* WHAT THIS TASK INVOLVES: Read through the records below and copy each line that uses the word "still".

* RECORDS PROVIDED:
○ ○ ○ ○ ○

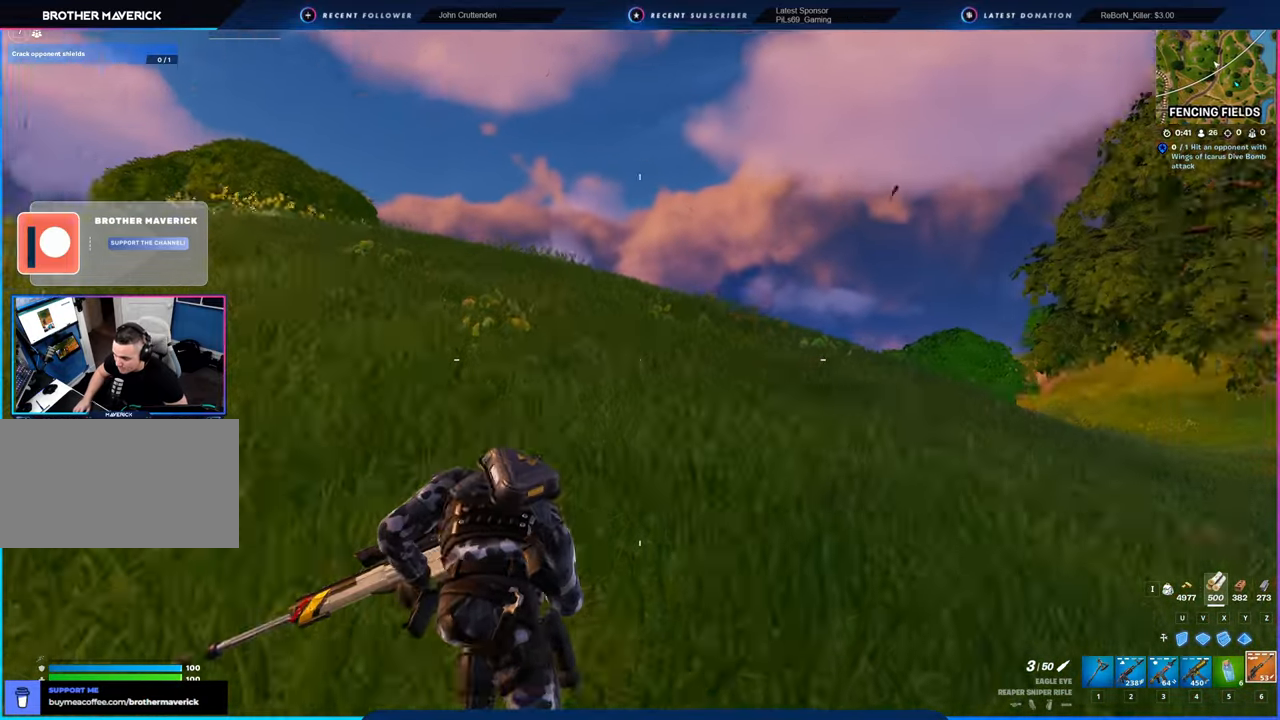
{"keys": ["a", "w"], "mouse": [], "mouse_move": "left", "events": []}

○ ○ ○ ○ ○

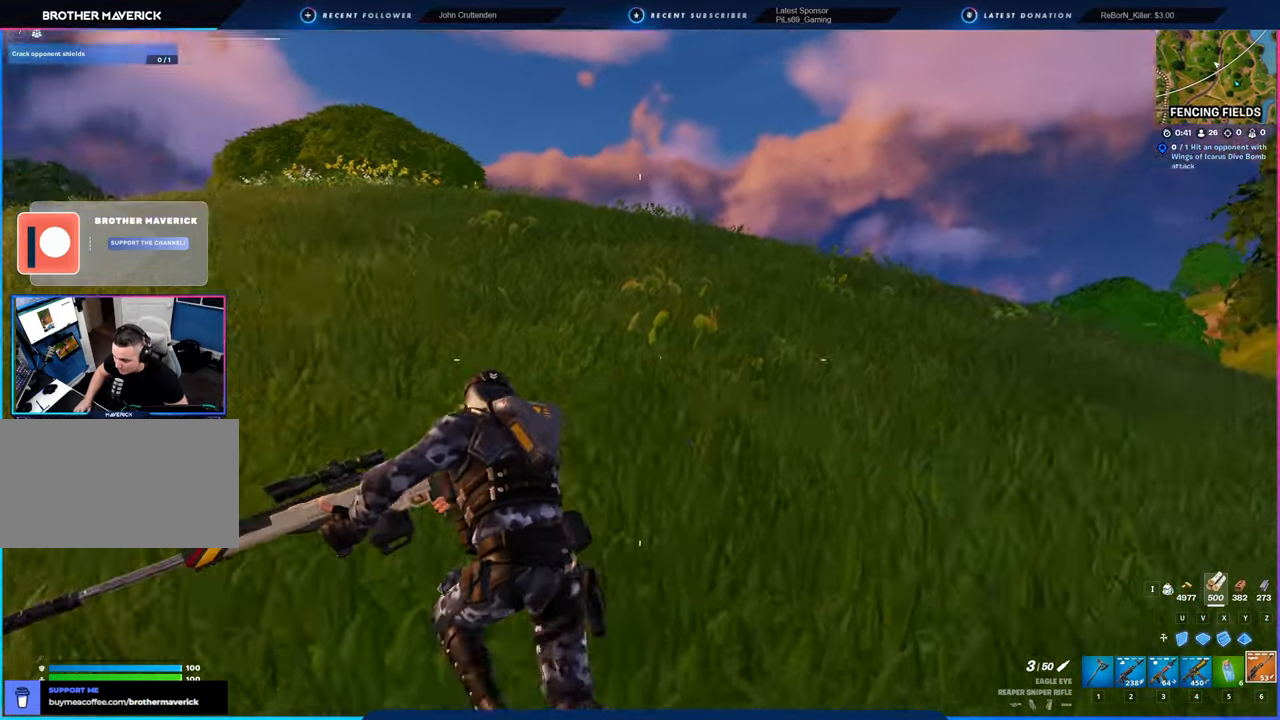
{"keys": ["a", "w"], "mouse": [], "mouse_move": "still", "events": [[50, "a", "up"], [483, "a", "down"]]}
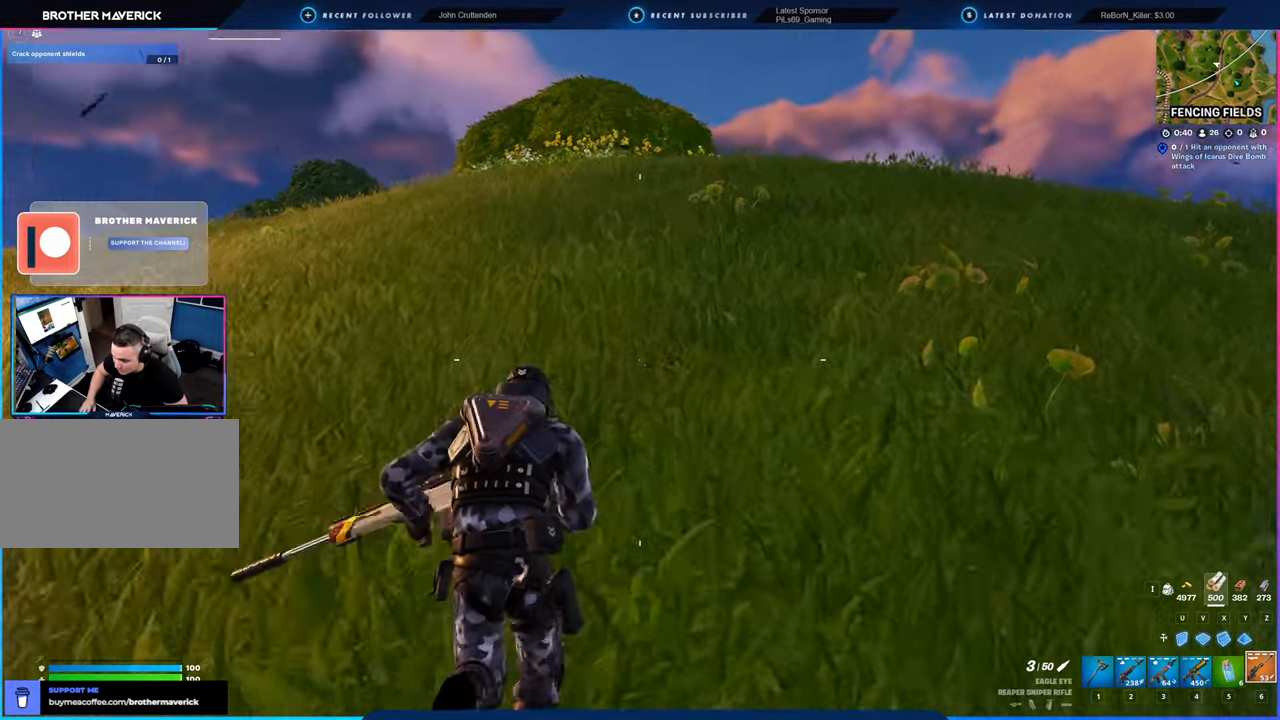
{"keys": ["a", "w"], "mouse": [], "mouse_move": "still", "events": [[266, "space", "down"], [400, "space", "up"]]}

○ ○ ○ ○ ○

* FINISHED TASK:
{"keys": ["a", "w"], "mouse": [], "mouse_move": "still", "events": [[50, "a", "up"], [483, "a", "down"]]}
{"keys": ["a", "w"], "mouse": [], "mouse_move": "still", "events": [[266, "space", "down"], [400, "space", "up"]]}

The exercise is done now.